Required tasks:
**A.** Transcribe the part of the passage on experimental cinema in postwar Eastern Europe, starting with "Less known and" and going on through "festivals, and studios.".
**B.** Update the listing by putting "Grigory" in place of "Greg" and leaving everything else unchanged. Leave the pictures out.

Text under study:

-*-

Less known and rarely seen both at home and abroad are the histories of filmmaking that took place outside large state-run feature film studios in postwar Eastern Europe.[1] The aim of Artists, Amateurs, Alternative Spaces: Experimental Cinema in Eastern Europe, 1960–1990, curated by the Department of Film Programs at the National Gallery of Art, is to fill these knowledge gaps with the first series of screenings of its kind. The series shows the variety of filmmaking and early video practices that existed in the region in the postwar period, and it sheds light on work that was made by artists and amateurs, as well as professionals, who, despite restrictions, made independent and experimental work both on their own and with the support of smaller state-funded amateur film clubs, festivals, and studios.

-*-

Collected data:

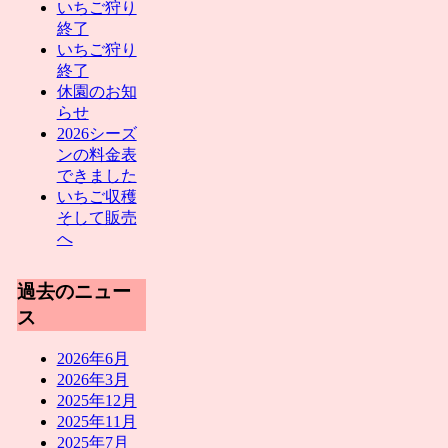
いちご狩り
終了
いちご狩り
終了
休園のお知
らせ
2026シーズ
ンの料金表
できました
いちご収穫
そして販売
へ
過去のニュー
ス
2026年6月
2026年3月
2025年12月
2025年11月
2025年7月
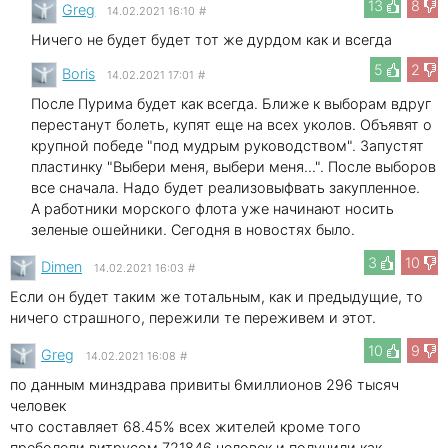
13
8
Greg
14.02.2021 16:10
#
Ничего не будет будет тот же дурдом как и всегда
5
2
Boris
14.02.2021 17:01
#
После Пурима будет как всегда. Ближе к выборам вдруг
перестанут болеть, купят еще на всех уколов. Объявят о
крупной победе "под мудрым руководством". Запустят
пластинку "Выбери меня, выбери меня...". После выборов
все сначала. Надо будет реализовыфвать закупленное.
А работники морского флота уже начинают носить
зеленые ошейники. Сегодня в новостях было.
3
10
Dimen
14.02.2021 16:03
#
Если он будет таким же тотальным, как и предыдущие, то
ничего страшного, пережили те переживем и этот.
10
9
Greg
14.02.2021 16:08
#
по данным минздрава привиты 6миллионов 296 тысяч
человек
что составляет 68.45% всех жителей кроме того
преболели витрусом 721846 человек и получили как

-*-

Results for the exercise:
**A.**
Less known and rarely seen both at home and abroad are the histories of filmmaking that took place outside large state-run feature film studios in postwar Eastern Europe.[1] The aim of Artists, Amateurs, Alternative Spaces: Experimental Cinema in Eastern Europe, 1960–1990, curated by the Department of Film Programs at the National Gallery of Art, is to fill these knowledge gaps with the first series of screenings of its kind. The series shows the variety of filmmaking and early video practices that existed in the region in the postwar period, and it sheds light on work that was made by artists and amateurs, as well as professionals, who, despite restrictions, made independent and experimental work both on their own and with the support of smaller state-funded amateur film clubs, festivals, and studios.

**B.**
いちご狩り
終了
いちご狩り
終了
休園のお知
らせ
2026シーズ
ンの料金表
できました
いちご収穫
そして販売
へ
過去のニュー
ス
2026年6月
2026年3月
2025年12月
2025年11月
2025年7月
13
8
Grigory
14.02.2021 16:10
#
Ничего не будет будет тот же дурдом как и всегда
5
2
Boris
14.02.2021 17:01
#
После Пурима будет как всегда. Ближе к выборам вдруг
перестанут болеть, купят еще на всех уколов. Объявят о
крупной победе "под мудрым руководством". Запустят
пластинку "Выбери меня, выбери меня...". После выборов
все сначала. Надо будет реализовыфвать закупленное.
А работники морского флота уже начинают носить
зеленые ошейники. Сегодня в новостях было.
3
10
Dimen
14.02.2021 16:03
#
Если он будет таким же тотальным, как и предыдущие, то
ничего страшного, пережили те переживем и этот.
10
9
Grigory
14.02.2021 16:08
#
по данным минздрава привиты 6миллионов 296 тысяч
человек
что составляет 68.45% всех жителей кроме того
преболели витрусом 721846 человек и получили как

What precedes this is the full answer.